# How to compact a graph ?

Hi everybody. Given the following graph, circo outputs me the graphic you can see in the attachments.

digraph test {
root=node_l0_0
node_l0_0 -> node_l1_0
node_l1_0 -> node_l2_0
node_l2_0 -> node_l3_0
node_l3_0 -> node_l4_0
node_l3_0 -> node_l4_1
node_l2_0 -> node_l3_1
node_l3_1 -> node_l4_2
node_l3_1 -> node_l4_3
node_l1_0 -> node_l2_1
node_l2_1 -> node_l3_2
node_l3_2 -> node_l4_4
node_l3_2 -> node_l4_5
node_l2_1 -> node_l3_3
node_l3_3 -> node_l4_6
node_l3_3 -> node_l4_7
node_l0_0 -> node_l1_1
node_l1_1 -> node_l2_2
node_l2_2 -> node_l3_4
node_l3_4 -> node_l4_8
node_l3_4 -> node_l4_9
node_l2_2 -> node_l3_5
node_l3_5 -> node_l4_10
node_l3_5 -> node_l4_11
node_l1_1 -> node_l2_3
node_l2_3 -> node_l3_6
node_l3_6 -> node_l4_12
node_l3_6 -> node_l4_13
node_l2_3 -> node_l3_7
node_l3_7 -> node_l4_14
node_l3_7 -> node_l4_15
}

Does everyone know how can I compact this output ? I've already tried to use edge min lengths and costs (weights) but that didn't work. Thank you.

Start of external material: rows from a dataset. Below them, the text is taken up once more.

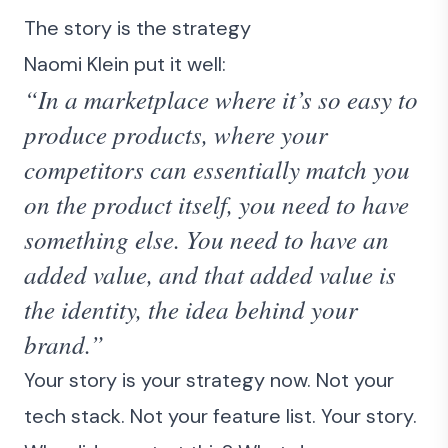
The story is the strategy
Naomi Klein put it well:
“In a marketplace where it’s so easy to
produce products, where your
competitors can essentially match you
on the product itself, you need to have
something else. You need to have an
added value, and that added value is
the identity, the idea behind your
brand.”
Your story is your strategy now. Not your
tech stack. Not your feature list. Your story.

### How to compact a graph ?

A binary tree, as you have, is tough for circo, since it approximates subgraphs as circular disks since the subgraphs may be attached at any angle to the parent graph. Here, though, the input is very regular and the subgraphs are very tall but thin (or vice versa). Since circo uses the larger value, a lot of space is wasted.